Begin Dataset content
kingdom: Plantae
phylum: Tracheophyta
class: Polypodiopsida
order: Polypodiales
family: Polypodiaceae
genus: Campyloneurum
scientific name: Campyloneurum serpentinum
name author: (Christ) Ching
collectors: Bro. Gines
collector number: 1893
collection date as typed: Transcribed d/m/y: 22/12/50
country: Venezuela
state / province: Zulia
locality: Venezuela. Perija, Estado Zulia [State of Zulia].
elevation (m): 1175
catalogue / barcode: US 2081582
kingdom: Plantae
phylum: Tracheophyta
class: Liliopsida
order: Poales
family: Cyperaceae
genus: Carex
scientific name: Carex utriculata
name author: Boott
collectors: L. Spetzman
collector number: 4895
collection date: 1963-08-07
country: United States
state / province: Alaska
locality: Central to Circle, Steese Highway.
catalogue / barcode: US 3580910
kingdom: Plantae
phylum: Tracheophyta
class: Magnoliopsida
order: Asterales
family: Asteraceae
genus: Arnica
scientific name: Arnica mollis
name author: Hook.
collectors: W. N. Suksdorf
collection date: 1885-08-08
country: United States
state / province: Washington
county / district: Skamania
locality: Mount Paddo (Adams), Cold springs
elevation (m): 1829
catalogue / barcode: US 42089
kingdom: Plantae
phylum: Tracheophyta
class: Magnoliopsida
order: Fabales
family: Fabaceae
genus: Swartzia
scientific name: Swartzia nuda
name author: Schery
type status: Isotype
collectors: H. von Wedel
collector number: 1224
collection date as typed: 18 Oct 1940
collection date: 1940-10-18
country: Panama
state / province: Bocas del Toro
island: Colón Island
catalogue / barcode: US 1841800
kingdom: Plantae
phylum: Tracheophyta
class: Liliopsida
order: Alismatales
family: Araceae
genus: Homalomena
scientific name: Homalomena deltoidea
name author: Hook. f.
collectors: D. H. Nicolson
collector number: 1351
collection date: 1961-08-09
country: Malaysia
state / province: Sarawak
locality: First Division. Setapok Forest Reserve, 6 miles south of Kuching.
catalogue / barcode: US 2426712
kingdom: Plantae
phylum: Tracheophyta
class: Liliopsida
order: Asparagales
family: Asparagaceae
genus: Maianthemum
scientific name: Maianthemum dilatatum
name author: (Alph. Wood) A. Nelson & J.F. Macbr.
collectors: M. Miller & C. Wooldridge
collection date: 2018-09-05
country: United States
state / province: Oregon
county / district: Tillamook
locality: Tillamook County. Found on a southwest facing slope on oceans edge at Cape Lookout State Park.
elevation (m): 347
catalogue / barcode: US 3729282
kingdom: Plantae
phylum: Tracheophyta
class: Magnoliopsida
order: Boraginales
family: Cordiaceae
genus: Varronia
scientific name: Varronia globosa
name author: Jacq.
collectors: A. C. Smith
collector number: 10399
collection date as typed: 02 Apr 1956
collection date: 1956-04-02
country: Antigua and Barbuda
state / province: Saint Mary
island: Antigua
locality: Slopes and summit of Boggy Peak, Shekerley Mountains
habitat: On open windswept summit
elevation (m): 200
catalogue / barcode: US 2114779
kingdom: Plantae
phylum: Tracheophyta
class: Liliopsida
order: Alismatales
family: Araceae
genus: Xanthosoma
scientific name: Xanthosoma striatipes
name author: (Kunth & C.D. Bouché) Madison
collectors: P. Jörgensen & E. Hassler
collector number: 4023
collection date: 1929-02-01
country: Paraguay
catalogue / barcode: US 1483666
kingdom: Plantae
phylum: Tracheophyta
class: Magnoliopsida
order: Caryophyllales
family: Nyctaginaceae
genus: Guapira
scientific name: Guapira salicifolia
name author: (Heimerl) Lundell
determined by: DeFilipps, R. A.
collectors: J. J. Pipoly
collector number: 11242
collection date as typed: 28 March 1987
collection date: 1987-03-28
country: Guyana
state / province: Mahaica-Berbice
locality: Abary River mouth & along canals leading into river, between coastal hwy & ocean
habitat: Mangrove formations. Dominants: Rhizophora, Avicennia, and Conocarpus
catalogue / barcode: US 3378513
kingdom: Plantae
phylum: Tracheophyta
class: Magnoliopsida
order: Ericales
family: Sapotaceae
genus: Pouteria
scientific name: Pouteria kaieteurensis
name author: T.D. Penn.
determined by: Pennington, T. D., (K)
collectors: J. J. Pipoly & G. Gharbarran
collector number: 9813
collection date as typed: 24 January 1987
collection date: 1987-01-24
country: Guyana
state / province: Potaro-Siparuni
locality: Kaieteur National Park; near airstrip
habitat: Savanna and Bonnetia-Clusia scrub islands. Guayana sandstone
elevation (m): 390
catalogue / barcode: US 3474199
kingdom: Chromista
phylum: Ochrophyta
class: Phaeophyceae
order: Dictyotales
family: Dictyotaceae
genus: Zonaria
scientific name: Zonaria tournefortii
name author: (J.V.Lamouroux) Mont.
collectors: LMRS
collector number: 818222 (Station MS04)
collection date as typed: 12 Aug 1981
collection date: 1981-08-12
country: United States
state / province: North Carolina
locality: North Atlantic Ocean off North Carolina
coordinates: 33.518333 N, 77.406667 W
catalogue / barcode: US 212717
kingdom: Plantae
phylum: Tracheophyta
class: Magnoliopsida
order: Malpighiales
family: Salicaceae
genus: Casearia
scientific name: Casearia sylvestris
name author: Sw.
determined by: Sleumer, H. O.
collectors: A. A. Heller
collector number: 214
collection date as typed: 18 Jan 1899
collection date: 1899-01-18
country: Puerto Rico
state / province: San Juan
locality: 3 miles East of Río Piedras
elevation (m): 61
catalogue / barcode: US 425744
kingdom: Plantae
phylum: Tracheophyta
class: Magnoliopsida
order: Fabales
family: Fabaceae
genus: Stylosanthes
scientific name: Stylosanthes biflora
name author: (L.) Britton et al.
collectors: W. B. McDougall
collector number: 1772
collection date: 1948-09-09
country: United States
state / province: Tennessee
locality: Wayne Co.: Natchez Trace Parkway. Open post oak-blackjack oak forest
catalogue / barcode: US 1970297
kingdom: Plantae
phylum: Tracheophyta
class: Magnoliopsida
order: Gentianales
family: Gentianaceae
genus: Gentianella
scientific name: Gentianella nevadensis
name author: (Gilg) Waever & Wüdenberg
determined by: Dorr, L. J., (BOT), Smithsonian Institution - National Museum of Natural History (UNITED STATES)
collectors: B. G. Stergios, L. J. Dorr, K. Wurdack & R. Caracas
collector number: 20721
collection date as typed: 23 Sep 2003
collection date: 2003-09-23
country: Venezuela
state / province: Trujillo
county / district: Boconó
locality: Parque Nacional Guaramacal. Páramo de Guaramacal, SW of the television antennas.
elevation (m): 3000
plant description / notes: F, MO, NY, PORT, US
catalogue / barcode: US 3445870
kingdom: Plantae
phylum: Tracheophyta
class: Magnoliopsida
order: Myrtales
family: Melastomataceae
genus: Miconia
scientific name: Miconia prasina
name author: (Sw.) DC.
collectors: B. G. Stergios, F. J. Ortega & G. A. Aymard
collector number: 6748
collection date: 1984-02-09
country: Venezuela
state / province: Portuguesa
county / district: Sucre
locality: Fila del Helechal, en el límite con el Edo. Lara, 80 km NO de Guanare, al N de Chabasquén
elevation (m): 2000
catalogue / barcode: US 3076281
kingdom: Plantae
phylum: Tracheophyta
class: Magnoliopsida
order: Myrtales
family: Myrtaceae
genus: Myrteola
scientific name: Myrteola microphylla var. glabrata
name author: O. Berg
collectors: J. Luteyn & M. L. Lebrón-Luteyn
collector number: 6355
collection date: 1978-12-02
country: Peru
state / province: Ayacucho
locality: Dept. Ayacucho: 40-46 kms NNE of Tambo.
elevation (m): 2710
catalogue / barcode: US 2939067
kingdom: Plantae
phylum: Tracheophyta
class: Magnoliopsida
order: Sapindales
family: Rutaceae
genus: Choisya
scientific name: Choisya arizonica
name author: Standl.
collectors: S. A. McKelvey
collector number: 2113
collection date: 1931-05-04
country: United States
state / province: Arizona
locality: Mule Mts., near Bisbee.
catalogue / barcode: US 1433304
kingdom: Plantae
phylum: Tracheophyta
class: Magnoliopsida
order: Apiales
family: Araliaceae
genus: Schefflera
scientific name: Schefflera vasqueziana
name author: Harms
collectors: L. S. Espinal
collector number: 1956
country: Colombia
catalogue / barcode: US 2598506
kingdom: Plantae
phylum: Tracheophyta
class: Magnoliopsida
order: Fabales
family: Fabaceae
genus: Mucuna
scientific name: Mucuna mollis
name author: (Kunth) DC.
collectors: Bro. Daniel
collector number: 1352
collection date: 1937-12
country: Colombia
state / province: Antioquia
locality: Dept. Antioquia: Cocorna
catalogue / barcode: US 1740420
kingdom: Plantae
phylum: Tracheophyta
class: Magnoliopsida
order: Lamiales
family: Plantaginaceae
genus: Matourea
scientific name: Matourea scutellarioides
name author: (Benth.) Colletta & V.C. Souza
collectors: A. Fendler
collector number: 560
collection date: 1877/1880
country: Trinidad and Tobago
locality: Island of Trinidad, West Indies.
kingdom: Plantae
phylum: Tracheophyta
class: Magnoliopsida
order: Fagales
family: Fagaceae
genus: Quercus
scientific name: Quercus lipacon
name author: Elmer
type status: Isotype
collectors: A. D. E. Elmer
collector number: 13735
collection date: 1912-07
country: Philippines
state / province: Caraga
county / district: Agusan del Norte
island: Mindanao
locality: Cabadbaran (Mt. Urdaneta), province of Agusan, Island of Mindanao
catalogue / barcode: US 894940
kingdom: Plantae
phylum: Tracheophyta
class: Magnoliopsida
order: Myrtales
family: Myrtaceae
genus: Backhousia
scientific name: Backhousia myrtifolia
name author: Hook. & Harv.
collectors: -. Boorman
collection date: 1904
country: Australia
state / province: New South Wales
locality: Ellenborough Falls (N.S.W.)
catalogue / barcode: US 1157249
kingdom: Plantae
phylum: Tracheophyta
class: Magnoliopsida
End Dataset content
Quote the lines of the listing running from the line that contains "collector number: 11242" through the line that contains "genus: Casearia", inclusive.

collector number: 11242
collection date as typed: 28 March 1987
collection date: 1987-03-28
country: Guyana
state / province: Mahaica-Berbice
locality: Abary River mouth & along canals leading into river, between coastal hwy & ocean
habitat: Mangrove formations. Dominants: Rhizophora, Avicennia, and Conocarpus
catalogue / barcode: US 3378513
kingdom: Plantae
phylum: Tracheophyta
class: Magnoliopsida
order: Ericales
family: Sapotaceae
genus: Pouteria
scientific name: Pouteria kaieteurensis
name author: T.D. Penn.
determined by: Pennington, T. D., (K)
collectors: J. J. Pipoly & G. Gharbarran
collector number: 9813
collection date as typed: 24 January 1987
collection date: 1987-01-24
country: Guyana
state / province: Potaro-Siparuni
locality: Kaieteur National Park; near airstrip
habitat: Savanna and Bonnetia-Clusia scrub islands. Guayana sandstone
elevation (m): 390
catalogue / barcode: US 3474199
kingdom: Chromista
phylum: Ochrophyta
class: Phaeophyceae
order: Dictyotales
family: Dictyotaceae
genus: Zonaria
scientific name: Zonaria tournefortii
name author: (J.V.Lamouroux) Mont.
collectors: LMRS
collector number: 818222 (Station MS04)
collection date as typed: 12 Aug 1981
collection date: 1981-08-12
country: United States
state / province: North Carolina
locality: North Atlantic Ocean off North Carolina
coordinates: 33.518333 N, 77.406667 W
catalogue / barcode: US 212717
kingdom: Plantae
phylum: Tracheophyta
class: Magnoliopsida
order: Malpighiales
family: Salicaceae
genus: Casearia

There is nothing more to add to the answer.